Exercise aim
With the pictures left out, write out exactly the lines of the listing below that run from the line with "258 785 1045" through the line with "823 560 38.06".
╭─ Exercise materials
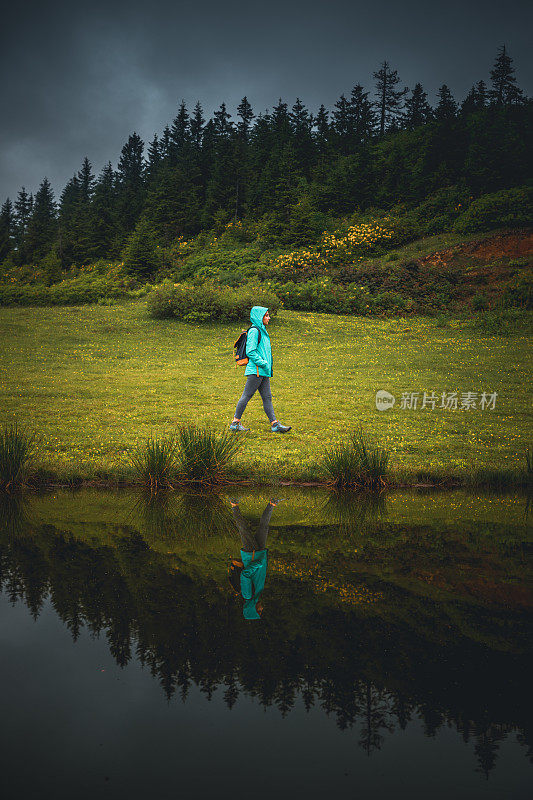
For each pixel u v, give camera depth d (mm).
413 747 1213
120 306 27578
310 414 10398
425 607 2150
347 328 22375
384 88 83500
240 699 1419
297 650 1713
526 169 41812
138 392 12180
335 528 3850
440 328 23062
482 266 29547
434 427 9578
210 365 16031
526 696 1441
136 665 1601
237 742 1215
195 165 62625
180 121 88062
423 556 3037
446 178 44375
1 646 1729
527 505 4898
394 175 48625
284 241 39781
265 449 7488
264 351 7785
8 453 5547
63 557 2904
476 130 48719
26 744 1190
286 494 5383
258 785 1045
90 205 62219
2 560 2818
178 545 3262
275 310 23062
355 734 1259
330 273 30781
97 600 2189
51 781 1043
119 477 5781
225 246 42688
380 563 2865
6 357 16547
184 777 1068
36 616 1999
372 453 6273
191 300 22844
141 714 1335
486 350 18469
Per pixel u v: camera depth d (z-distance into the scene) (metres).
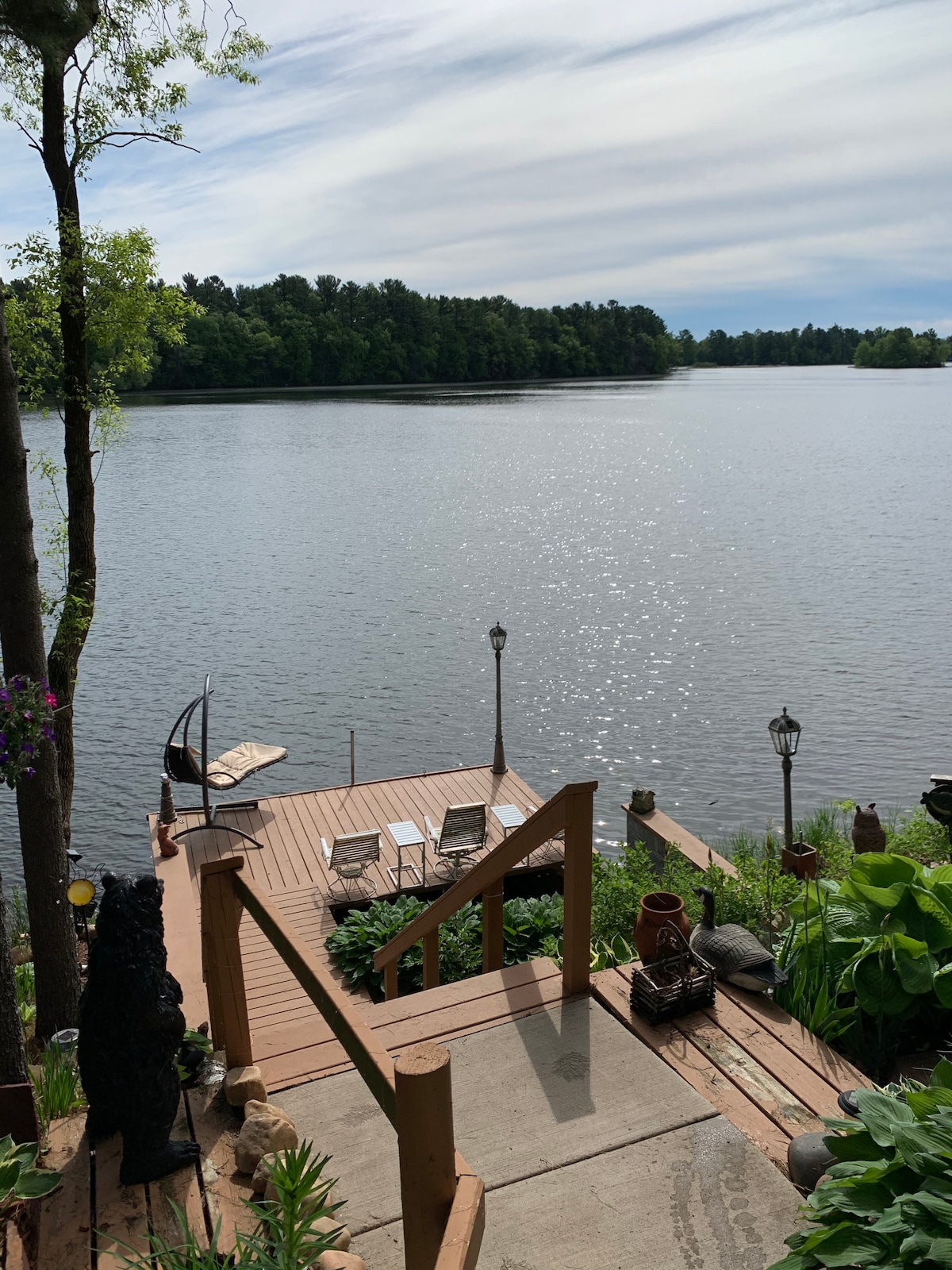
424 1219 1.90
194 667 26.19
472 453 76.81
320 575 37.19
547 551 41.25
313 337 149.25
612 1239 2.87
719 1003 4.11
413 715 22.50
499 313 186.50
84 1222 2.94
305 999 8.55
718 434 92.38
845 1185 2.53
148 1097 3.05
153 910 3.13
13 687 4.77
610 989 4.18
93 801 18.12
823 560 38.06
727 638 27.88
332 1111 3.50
╰─
Result below
258 785 1045
90 205 62219
2 560 2818
178 545 3262
275 310 23062
355 734 1259
330 273 30781
97 600 2189
51 781 1043
119 477 5781
225 246 42688
380 563 2865
6 357 16547
184 777 1068
36 616 1999
372 453 6273
191 300 22844
141 714 1335
486 350 18469
Per pixel u v: camera depth d (z-distance into the scene) (metres).
424 1219 1.90
194 667 26.19
472 453 76.81
320 575 37.19
547 551 41.25
313 337 149.25
612 1239 2.87
719 1003 4.11
413 715 22.50
499 313 186.50
84 1222 2.94
305 999 8.55
718 434 92.38
845 1185 2.53
148 1097 3.05
153 910 3.13
13 687 4.77
610 989 4.18
93 801 18.12
823 560 38.06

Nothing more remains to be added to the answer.